*WORK TO COMPLETE:* Extract from the listing below, word for word, the lines starting at the one containing "Kiedy wybieram buty" and ending at the one containing "Można również zdecydować".

*Stored data entries:*

=======

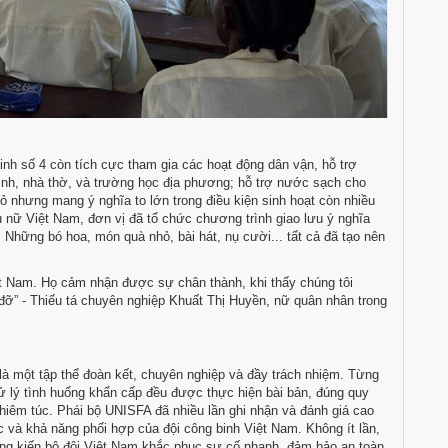
nh số 4 còn tích cực tham gia các hoạt động dân vận, hỗ trợ
inh, nhà thờ, và trường học địa phương; hỗ trợ nước sạch cho
 nhưng mang ý nghĩa to lớn trong điều kiện sinh hoạt còn nhiều
ụ nữ Việt Nam, đơn vị đã tổ chức chương trình giao lưu ý nghĩa
hững bó hoa, món quà nhỏ, bài hát, nụ cười... tất cả đã tạo nên
ệt Nam. Họ cảm nhận được sự chân thành, khi thấy chúng tôi
 đỡ” - Thiếu tá chuyên nghiệp Khuất Thị Huyền, nữ quân nhân trong
là một tập thể đoàn kết, chuyên nghiệp và đầy trách nhiệm. Từng
 xử lý tình huống khẩn cấp đều được thực hiện bài bản, đúng quy
nghiêm túc. Phái bộ UNISFA đã nhiều lần ghi nhận và đánh giá cao
hức và khả năng phối hợp của đội công binh Việt Nam. Không ít lần,
ng kiến bộ đội Việt Nam khắc phục sự cố nhanh, đảm bảo an toàn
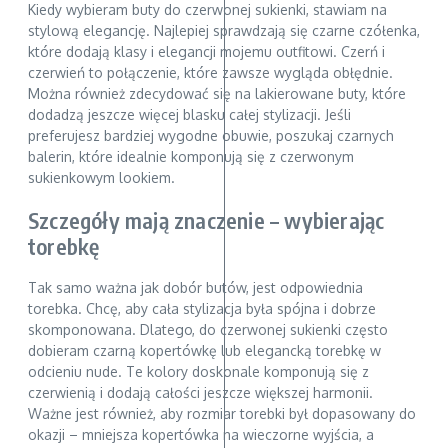
Kiedy wybieram buty do czerwonej sukienki, stawiam na
stylową elegancję. Najlepiej sprawdzają się czarne czółenka,
które dodają klasy i elegancji mojemu outfitowi. Czerń i
czerwień to połączenie, które zawsze wygląda obłędnie.
Można również zdecydować się na lakierowane buty, które
dodadzą jeszcze więcej blasku całej stylizacji. Jeśli
preferujesz bardziej wygodne obuwie, poszukaj czarnych
balerin, które idealnie komponują się z czerwonym
sukienkowym lookiem.
Szczegóły mają znaczenie – wybierając
torebkę
Tak samo ważna jak dobór butów, jest odpowiednia
torebka. Chcę, aby cała stylizacja była spójna i dobrze
skomponowana. Dlatego, do czerwonej sukienki często
dobieram czarną kopertówkę lub elegancką torebkę w
odcieniu nude. Te kolory doskonale komponują się z
czerwienią i dodają całości jeszcze większej harmonii.
Ważne jest również, aby rozmiar torebki był dopasowany do
okazji – mniejsza kopertówka na wieczorne wyjścia, a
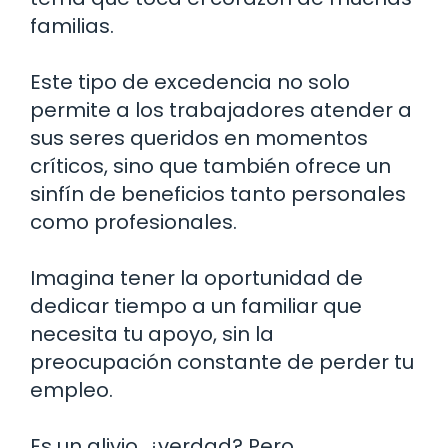
familias.
Este tipo de excedencia no solo
permite a los trabajadores atender a
sus seres queridos en momentos
críticos, sino que también ofrece un
sinfín de beneficios tanto personales
como profesionales.
Imagina tener la oportunidad de
dedicar tiempo a un familiar que
necesita tu apoyo, sin la
preocupación constante de perder tu
empleo.
Es un alivio, ¿verdad? Pero,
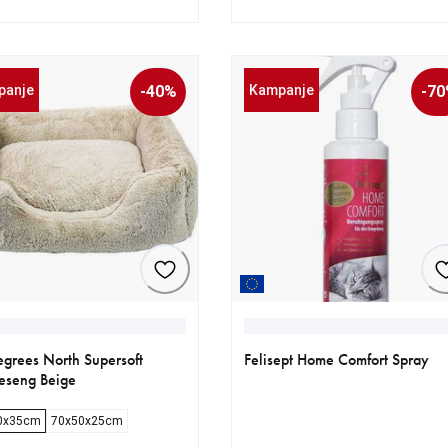
ende pris 299.40 kr
nnelig pris 499.00 kr
nåværende pris 395.40 kr
opprinnelig pris 659.00 kr
panje
-40%
Kampanje
-7
grees North Supersoft
Felisept Home Comfort Spray
eseng Beige
0x35cm
70x50x25cm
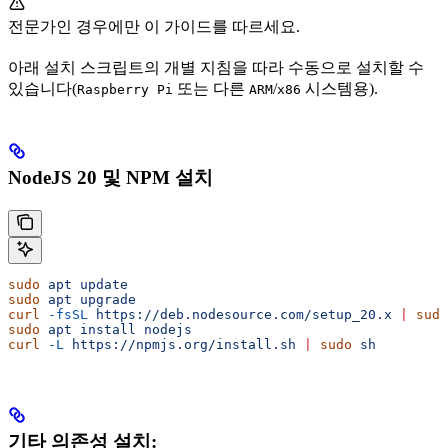
전문가인 경우에만 이 가이드를 따르세요.
아래 설치 스크립트의 개별 지침을 따라 수동으로 설치할 수
있습니다(
또는 다른
/
시스템용).
Raspberry Pi
ARM
x86
NodeJS 20 및 NPM 설치
sudo
 apt
 update
sudo
 apt
 upgrade
curl
 -fsSL
 https://deb.nodesource.com/setup_20.x
 |
 sudo
sudo
 apt
 install
 nodejs
curl
 -L
 https://npmjs.org/install.sh
 |
 sudo
 sh
기타 의존성 설치:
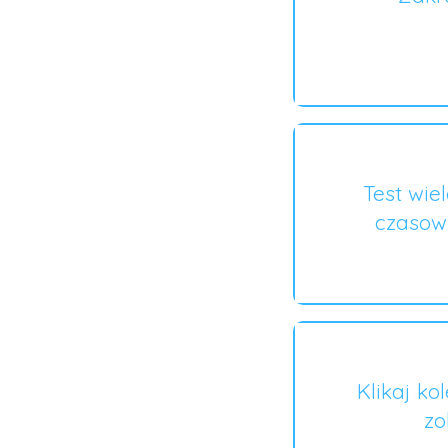
Test wie
czasow
Klikaj ko
zo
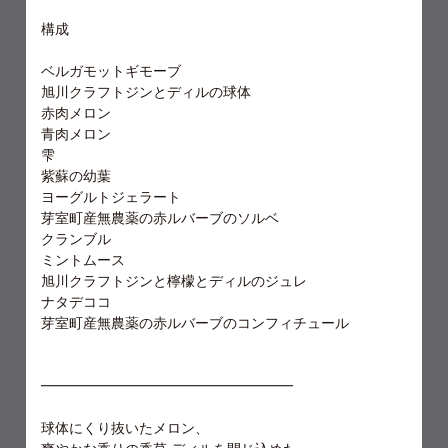
構成
ベルガモットギモーブ
旭川クラフトジンとディルの球体
赤肉メロン
青肉メロン
雫
紫蘇の幼葉
ヨーグルトジェラート
芽室町産無農薬の赤ルバーブのソルベ
クランブル
ミントムース
旭川クラフトジンと檸檬とディルのジュレ
ナタデココ
芽室町産無農薬の赤ルバーブのコンフィチュール
━━━━━━━━━━━━━━━━━━
球体にくり抜いたメロン、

=======

*SOLUTION TO THE PROBLEM:*
Kiedy wybieram buty do czerwonej sukienki, stawiam na
stylową elegancję. Najlepiej sprawdzają się czarne czółenka,
które dodają klasy i elegancji mojemu outfitowi. Czerń i
czerwień to połączenie, które zawsze wygląda obłędnie.
Można również zdecydować się na lakierowane buty, które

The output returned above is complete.